Il gip di Piacenza Luca Milani, che si sta occupando dello scandalo della caserma dei carabinieri di Piacenza, nella sua ordinanza di custodia cautelare, tratteggia il profilo del maresciallo maggiore Marco Orlando, originario di Petralia Sottana e finito agli arresti domiciliari.
“Un atteggiamento caratterizzato da dolose omissioni, falsità, superficialità e accidia per mere ragioni di carriera personale”. Queste le parole utilizzate dal gip sull’ex comandante della caserma “Piacenza Levante”, dove sarebbero avvenuti numerosi abusi e dove i carabinieri avrebbero – secondo la Procura – anche gestito lo spaccio, compiuto arresti illegali e persino torture. Dal provvedimento, emerge non solo che Orlando, fosse “inviso alla maggior parte dei suoi colleghi”, ma anche che, pur avendo un grado superiore, avrebbe subito per “inadeguatezza” le “volontà dell’appuntato Giuseppe Montella”, arrestato anche lui con l’inchiesta “Odysseus”.
Il giudice parla di “inadeguatezza del comandante Marco Orlando, che seppure formalmente superiore gerarchicamente subisce le volontà dell’appuntato Giuseppe Montella”. Proprio l’appuntato Montella non avrebbe esitato a fargli persino dei dispetti: “Se mi richiami così me ne rientro, non sto fuori a fare i posti di controllo”, diceva in pieno lockdown il maresciallo all’appuntato, ma questi e “per dispetto – scrivono gli inquirenti – non lo aveva appositamente ricontattato: “L’ho avvisato secondo te? Là fuori deve morire, al freddo”.

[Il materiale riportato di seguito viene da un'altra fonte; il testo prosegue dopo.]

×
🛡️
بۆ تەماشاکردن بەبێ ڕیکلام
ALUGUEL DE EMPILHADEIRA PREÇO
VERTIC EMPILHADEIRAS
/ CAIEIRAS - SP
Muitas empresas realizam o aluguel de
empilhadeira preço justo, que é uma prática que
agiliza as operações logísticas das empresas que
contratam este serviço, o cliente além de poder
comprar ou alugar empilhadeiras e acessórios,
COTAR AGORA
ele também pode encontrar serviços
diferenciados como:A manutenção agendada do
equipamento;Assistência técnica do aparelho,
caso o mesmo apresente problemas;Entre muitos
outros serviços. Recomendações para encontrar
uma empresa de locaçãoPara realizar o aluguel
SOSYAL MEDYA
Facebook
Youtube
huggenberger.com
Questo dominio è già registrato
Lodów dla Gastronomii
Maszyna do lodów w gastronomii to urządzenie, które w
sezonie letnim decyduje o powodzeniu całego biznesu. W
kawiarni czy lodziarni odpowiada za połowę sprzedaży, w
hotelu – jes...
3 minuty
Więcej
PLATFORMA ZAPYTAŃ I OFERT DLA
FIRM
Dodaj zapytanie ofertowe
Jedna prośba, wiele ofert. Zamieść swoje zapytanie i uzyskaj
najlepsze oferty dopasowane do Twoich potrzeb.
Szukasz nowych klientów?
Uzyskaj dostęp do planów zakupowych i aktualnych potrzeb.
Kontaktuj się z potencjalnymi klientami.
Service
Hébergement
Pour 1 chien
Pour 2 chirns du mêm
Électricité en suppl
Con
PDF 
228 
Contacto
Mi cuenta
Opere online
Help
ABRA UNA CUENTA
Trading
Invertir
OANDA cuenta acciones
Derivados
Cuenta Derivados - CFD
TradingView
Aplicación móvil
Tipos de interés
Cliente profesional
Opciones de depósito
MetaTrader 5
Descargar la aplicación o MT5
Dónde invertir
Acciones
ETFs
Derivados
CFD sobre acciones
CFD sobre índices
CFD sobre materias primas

Dopo uno degli arresti che sarebbe stato compiuto in modo illecito il maresciallo Orlando sarebbe stato – stigmatizza il giudice – “più attento a comunicare trionfalmente al maggiore Stefano Bezzeccheri (anche lui sotto inchiesta, ndr) il successo dell’operazione e a farsi immortalare con i suoi militari nella classica foto di rito da consegnare ai giornalisti locali piuttosto che a compiere i propri doveri”. Per il gip “i carabinieri avevano tutto l’interesse a continuare ad eseguire qualche arresto ogni tanto senza dover faticare per svolgere più complesse attività di indagine. Lo stesso discorso vale anche per gli ufficiali Orlando e Bezzeccheri, interessati a non mettere in discussione le modalità irregolari con le quali venivano effettuati gli arresti, non certo per continuare ad assicurare pericolosi criminali alla giustizia, ma il primo, per la sua evidente incapacità di ottenere risultati investigativi in altra maniera, il secondo per mere ragioni di carriera personale”.
“Come nelle altre occasioni, il comandante Orlando avrebbe contribuito alla formazione di atti falsi, caratterizzati da omissioni e da attestazioni di fatti mai accaduti – scrive il gip in relazione all’arresto illecito di uno straniero -. Ma è senza dubbio ancor più grave pensare che egli possa aver tollerato che sostanzialmente per tutto il pomeriggio presso la sua caserma avvenissero costanti violazioni di norme penali e delle più basilari regole di buona condotta, dal maltrattamento di un soggetto che chiedeva notizie dei suoi effetti personali alle due sedute di pestaggio del soggetto arrestato, che sono state correttamente qualificate dal pm come episodi di tortura”.
Il maresciallo sembra non fosse molto simpatico ai colleghi, ma questo per il gip non sarebbe certo un motivo sufficiente per attenuare le sue responsabilità: “Dalle frasi scambiate tra i carabinieri in servizio presso la stazione Piacenza Levante e dai commenti effettuati sul conto di Orlando da Bezzeccheri è parso chiaro – dice il giudice nell’ordinanza – come Orlando sia inviso alla maggior parte dei suoi colleghi, ma questa non può certo rappresentare una scusante per un atteggiamento che ha assunto i contorni del penalmente rilevante, caratterizzato da dolose omissioni, falsità, superficialità e accidia“.
“Non si può sottacere la circostanza per la quale il comandante della stazione Piacenza Levante, Marco Orlando, non abbia mai avuto alcuna remora a falsificare atti e ad omettere importanti comunicazioni ai magistrati delle Procura, mentendo spudoratamente nelle comunicazioni telefoniche con loro. Con simili premesse – afferma il gip – non può certo escludersi che l’indagato si attivi per cercare di occultare prove o interferire sulla genuinità delle testimonianze di altri colleghi, specie se di grado inferiore. Per questi motivi occorre prevedere a suo carico una misura adeguata”.